Work item. Extract the text of every item below word for word, leaving the pictures out of your answer.

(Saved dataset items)
---
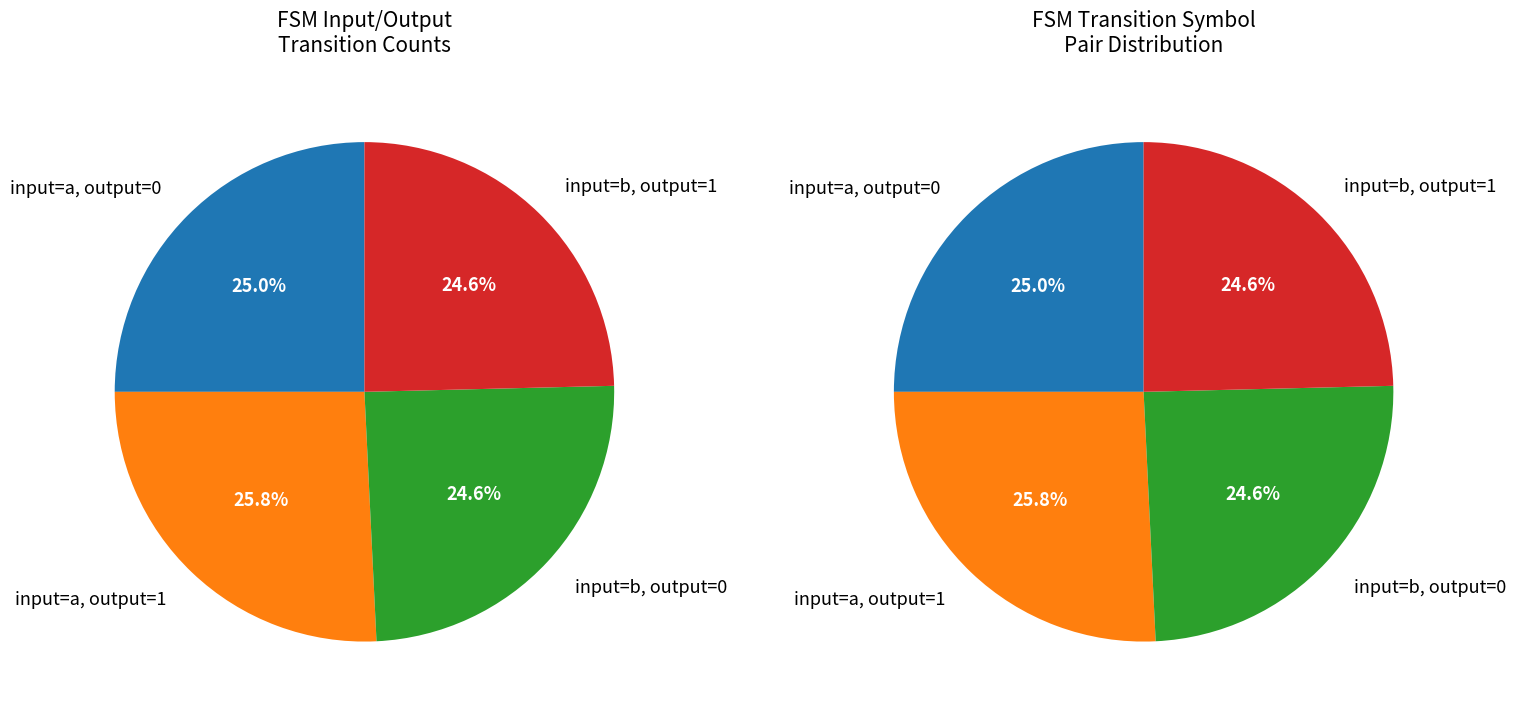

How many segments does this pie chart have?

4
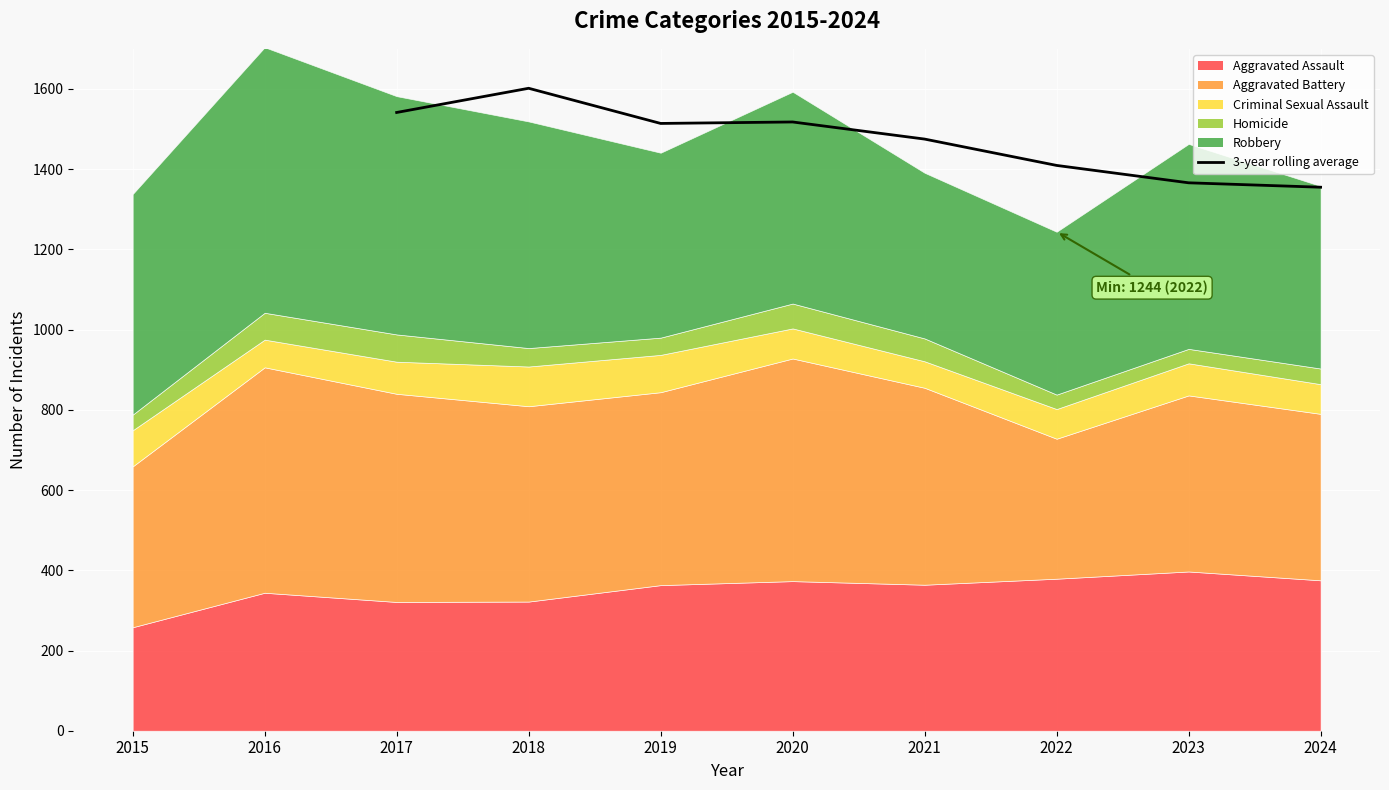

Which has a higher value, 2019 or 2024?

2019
---
Result.
How many segments does this pie chart have?

4

Which has a higher value, 2019 or 2024?

2019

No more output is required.